Par Paul Devin, président de l’Institut de recherches de la FSU


Ce mardi 18 octobre, nous manifestons pour défendre les lycées professionnels.
En nous faisant croire aux effets miraculeux du contrat d’apprentissage sur l’emploi, le gouvernement se vante d’agir dans une perspective où la convergence de la formation avec les besoins des entreprises produira le plein emploi des jeunes.
Ce même jour, l’ensemble des travailleuses et des travailleurs sont appelés à la grève et aux mobilisations. Elles et ils diront leur refus que le monde du travail soit, réforme après réforme, soumis à une doxa qui ne cesse de réduire leurs salaires, de dégrader leurs conditions de travail et menace à nouveau leurs droits à la retraite.

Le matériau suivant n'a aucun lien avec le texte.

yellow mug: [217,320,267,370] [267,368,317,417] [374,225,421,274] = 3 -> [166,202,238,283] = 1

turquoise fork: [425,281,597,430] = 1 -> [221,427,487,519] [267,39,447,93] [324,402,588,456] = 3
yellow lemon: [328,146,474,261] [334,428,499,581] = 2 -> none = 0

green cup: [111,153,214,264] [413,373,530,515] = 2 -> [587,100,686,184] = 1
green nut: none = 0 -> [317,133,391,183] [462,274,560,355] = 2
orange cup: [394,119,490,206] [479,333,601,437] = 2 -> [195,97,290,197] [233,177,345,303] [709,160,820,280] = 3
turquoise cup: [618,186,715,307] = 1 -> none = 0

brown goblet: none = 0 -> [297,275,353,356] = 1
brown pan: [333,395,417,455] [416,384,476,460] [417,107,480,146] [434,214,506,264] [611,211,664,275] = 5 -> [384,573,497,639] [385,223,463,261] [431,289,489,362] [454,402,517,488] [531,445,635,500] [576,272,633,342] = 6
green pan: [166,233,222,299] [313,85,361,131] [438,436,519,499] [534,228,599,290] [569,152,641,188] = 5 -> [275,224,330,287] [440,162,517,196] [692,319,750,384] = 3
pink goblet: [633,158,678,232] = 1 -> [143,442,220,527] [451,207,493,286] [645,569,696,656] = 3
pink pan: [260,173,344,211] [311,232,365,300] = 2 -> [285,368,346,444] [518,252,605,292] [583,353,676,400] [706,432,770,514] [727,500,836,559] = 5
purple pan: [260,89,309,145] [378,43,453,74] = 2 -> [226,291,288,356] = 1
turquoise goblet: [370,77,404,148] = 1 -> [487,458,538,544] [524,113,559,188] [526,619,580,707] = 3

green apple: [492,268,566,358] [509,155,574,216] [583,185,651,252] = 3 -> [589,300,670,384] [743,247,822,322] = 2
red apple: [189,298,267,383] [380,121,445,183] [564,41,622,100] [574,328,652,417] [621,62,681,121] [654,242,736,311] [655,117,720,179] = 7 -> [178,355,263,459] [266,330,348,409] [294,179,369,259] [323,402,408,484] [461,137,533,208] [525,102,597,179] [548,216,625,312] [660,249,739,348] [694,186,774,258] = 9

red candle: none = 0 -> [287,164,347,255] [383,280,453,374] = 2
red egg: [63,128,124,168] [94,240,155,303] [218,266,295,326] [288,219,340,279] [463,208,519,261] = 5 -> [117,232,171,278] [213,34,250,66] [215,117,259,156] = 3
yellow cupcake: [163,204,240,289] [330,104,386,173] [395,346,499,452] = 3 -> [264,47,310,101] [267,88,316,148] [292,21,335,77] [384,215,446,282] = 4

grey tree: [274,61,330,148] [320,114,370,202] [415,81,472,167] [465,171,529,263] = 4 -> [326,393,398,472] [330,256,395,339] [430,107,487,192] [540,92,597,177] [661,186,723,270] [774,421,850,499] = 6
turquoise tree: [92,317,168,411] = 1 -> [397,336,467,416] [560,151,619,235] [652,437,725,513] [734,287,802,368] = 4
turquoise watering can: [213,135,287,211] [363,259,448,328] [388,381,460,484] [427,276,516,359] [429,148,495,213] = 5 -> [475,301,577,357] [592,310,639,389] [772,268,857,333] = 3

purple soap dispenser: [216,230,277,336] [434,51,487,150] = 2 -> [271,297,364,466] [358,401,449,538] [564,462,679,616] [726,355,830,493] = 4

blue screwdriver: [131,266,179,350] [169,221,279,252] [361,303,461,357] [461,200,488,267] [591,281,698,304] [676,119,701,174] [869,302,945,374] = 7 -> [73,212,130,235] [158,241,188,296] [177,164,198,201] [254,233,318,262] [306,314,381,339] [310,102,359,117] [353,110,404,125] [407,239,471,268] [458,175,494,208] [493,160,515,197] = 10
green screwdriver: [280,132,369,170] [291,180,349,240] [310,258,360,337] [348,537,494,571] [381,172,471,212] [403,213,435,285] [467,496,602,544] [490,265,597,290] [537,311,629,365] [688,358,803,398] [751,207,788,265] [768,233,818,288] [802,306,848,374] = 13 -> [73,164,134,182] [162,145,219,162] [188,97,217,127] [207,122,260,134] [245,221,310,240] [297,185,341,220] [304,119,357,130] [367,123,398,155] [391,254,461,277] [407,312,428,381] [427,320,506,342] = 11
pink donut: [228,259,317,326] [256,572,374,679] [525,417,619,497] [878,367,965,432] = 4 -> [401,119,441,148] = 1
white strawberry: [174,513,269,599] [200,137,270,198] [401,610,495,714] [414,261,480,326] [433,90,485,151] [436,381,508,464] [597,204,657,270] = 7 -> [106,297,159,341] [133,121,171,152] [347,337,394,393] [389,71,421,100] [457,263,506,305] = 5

Ceux qui ont analysé les chiffres de l’apprentissage savent déjà que c’est très loin d’être un effet certain ! Le développement de l’apprentissage, constatable ces dernières années, n’a été possible que parce qu’il concerne essentiellement des formations post-Bac, très largement financées et donc très coûteuses. Pour les jeunes des milieux populaires, pas de véritable progrès… l’apprentissage reste une voie discriminante où les jeunes les plus en difficulté sont nombreux à abandonner en cours de route et où les accès sont plus difficiles pour les filles et les jeunes issus de l’immigration.

Mais au-delà des doutes sur les effets de cette réforme sur l’emploi des jeunes des classes populaires, on doit s’interroger sur les mutations culturelles profondes qu’elle engage en mettant progressivement terme au pacte républicain qui affirmait, pour toutes et tous les élèves, l’accès à la culture commune. Les progressives diminutions de l’enseignement général marquent le choix de scinder la jeunesse en limitant, pour une bonne part d’entre elle, l’enjeu scolaire à la finalité d’un emploi.

L’exercice plein et entier de la citoyenneté nécessitant le développement d’un sens critique et d’une capacité de jugement éclairée par cette culture commune, c’est la capacité d’engagement de cette jeunesse qu’on restreint ici, quitte à se plaindre plus tard de son désintérêt pour la vie politique.

En accédant à la demande patronale de penser la formation professionnelle uniquement dans la satisfaction des besoins courtermistes de l’entreprise, c’est le sens même du travail de ces jeunes qui se réduit à néant. Une activité restreinte à une succession de tâches prescrites interdit la constitution d’une culture de métier et prive du sentiment de contribuer à la vie sociale par son travail.

Et pourtant le lycée professionnel d’aujourd’hui pourrait justement être le lieu où se constituent les cultures professionnelles dont nous avons d’urgence besoin : celles nécessitées par les mutations environnementales, énergétiques et climatiques et celles qui permettraient la réindustrialisation.

Voilà le choix politique actuel : voulons-nous asservir la jeunesse issue des milieux populaires à l’exécution de tâches qui serviront les intérêts financiers de quelques privilégiés ou voulons-nous qu’elle puisse contribuer aux transformations qui nous permettront de produire et de consommer autrement, pour un autre avenir de la planète ?

Ce même jour, l’ensemble des travailleuses et des travailleurs sont appelés à la grève et aux mobilisations. Elles et ils diront leur refus que le monde du travail soit, réforme après réforme, soumis à une doxa qui ne cesse de réduire leurs salaires, de dégrader leurs conditions de travail et menace à nouveau leurs droits à la retraite. Elles et ils diront leur refus que la réduction des services publics fasse croître les inégalités, que l’obsession à satisfaire le profit des actionnaires ne cesse d’augmenter les exigences de travail jusqu’à menacer la santé, que l’injustice sociale prive les plus précaires des droits les plus élémentaires de logement, de soin, de loisir.
La journée de défense des lycées professionnels et l’appel interprofessionnel participent de la même volonté d’exiger que les choix politiques ne puissent continuer à être au service d’une domination économique qui éprouve désormais durement une bonne part de la population. Nous ne pouvons plus accepter un monde ou l’avidité d’une petite minorité mette en jeu la vie de toutes et tous les autres.